Every website could have a root server for it's zone, registering new users' LDAP root server for authentification. They could also be third party LDAP server provider: ISP could be part of it, because they have go the login/pass associated to your connection, and they are already running LDAP servers.

Good SPAM

Good for spamming: http://www.myuid.com/api/usercard.php?uid=1

Where's the security?

Markus Diersbock

Re:Are we sure this is for real?

[NanoGator]

"Why do you expect there to be a lot of Frequently Asked Questions before there are any users to ask ANY questions?"

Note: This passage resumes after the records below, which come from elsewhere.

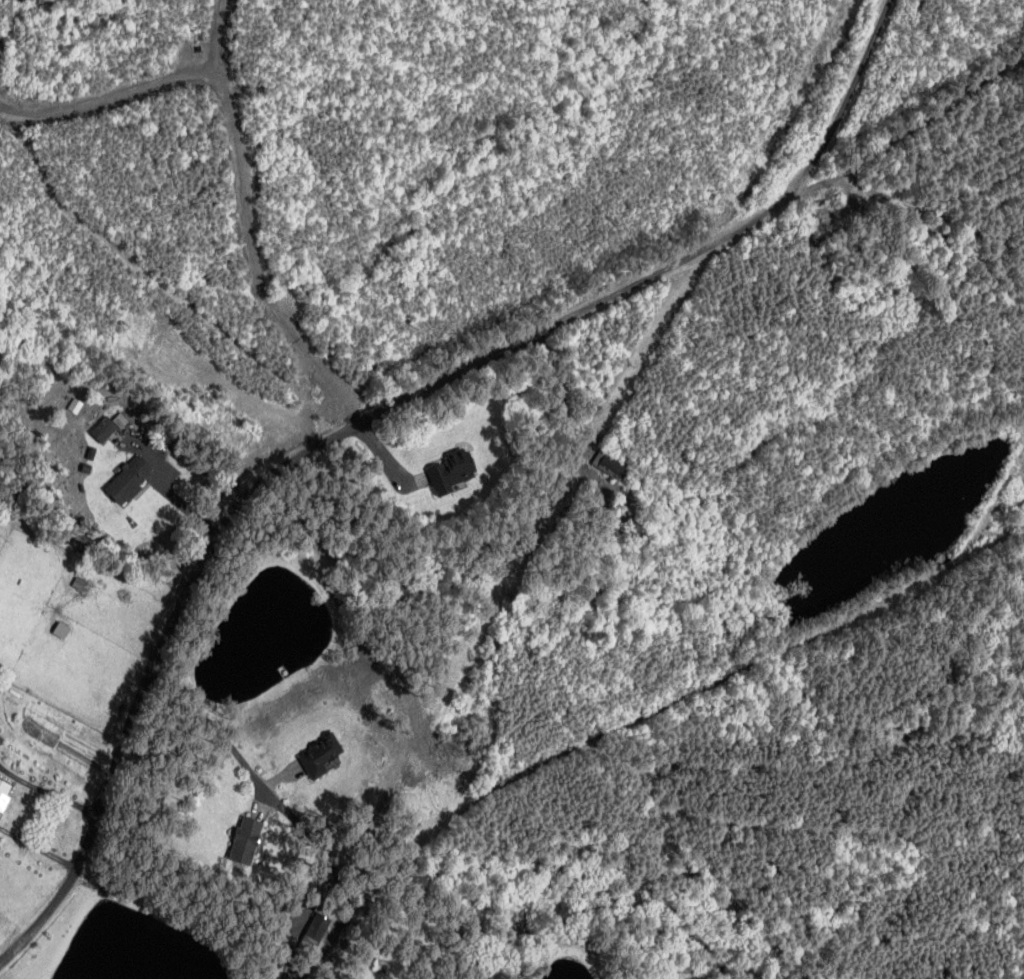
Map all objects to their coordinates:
road: (238, 145)
road: (368, 405)
building: (108, 426)
road: (382, 454)
building: (454, 470)
building: (129, 479)
road: (168, 491)
road: (207, 716)
road: (636, 720)
building: (321, 756)
building: (4, 794)
building: (247, 839)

Nobody's asking "what is it?"

Re:Flying solo?

[SpootFinallyRegister]

Declare standards? Looks a little more like a piece of software written without a specification, much less a plan. At this point, after going through the website and glancing at code, I have a hard time rating this at anything above the beginning of an idea. Learning by working on things is good. Punching out code that is supposed to be a standard without writing at least something down about it first is a disaster.

The "My" prefix

[chickenwing]

Oh great, yet another thing with the "My" prefix. It has to be my #1 pet peeve in all of computing. It seems to be some kind of conspiracy by marketing people to force us all to use baby-talk to do anything with a computer.

Part of what bothers me about this phenomenon is that the word "My" is so selfish. I think a lot of the problems we are seeing on the Internet come from this selfishness (spam, viruses). "My" is so vague and relative. Why not give "My Computer" a name so more than one person can talk about it. "My" is usually not accurate. Computers and other resources are frequently shared.

I can't even begin to understand what "MySQL" is supposed to mean.

It seems like I'm alone on this one though. Everyone acts like I'm crazy when I try to discuss this. Anyone else out there feel this way about the word "My"? Maybe we can form some type of support group.

What is this?

[binkzz]

It's nothing more than a day's work. There is nothing to speak of, the passwords aren't stored encrypted and no intelligent thought seems to have been put into it. As someone else already mentioned, anyone can take the entire user database with personal information from the site (everything except the password). If I were to run a site using the MyUID, I could obtain users' MyUID passwords as they tried to log in on my site, giving full access to any user's account who logs in via my site. Outrageous!

Interestingly, it does say in the ToS:

MyUID will not give or sell your private account information or your password to anyone,

which seems a lie. But it goes on!

MyUID will supply any information we have about you to law enforcement officials if neccessary.

They'll rat on you even if not required by law. Yay!

In order to use MyUID, you must be a human over 13 Earth years old, living in a state where internet usage is legal.

... Wow..

The FAQ has two questions, one of which is 'Can penguins fly?'. I wouldn't hold my breath for this service to become very big.

Registered user #1 is mastergoon, so this is just blatent self-advertising on slashdot.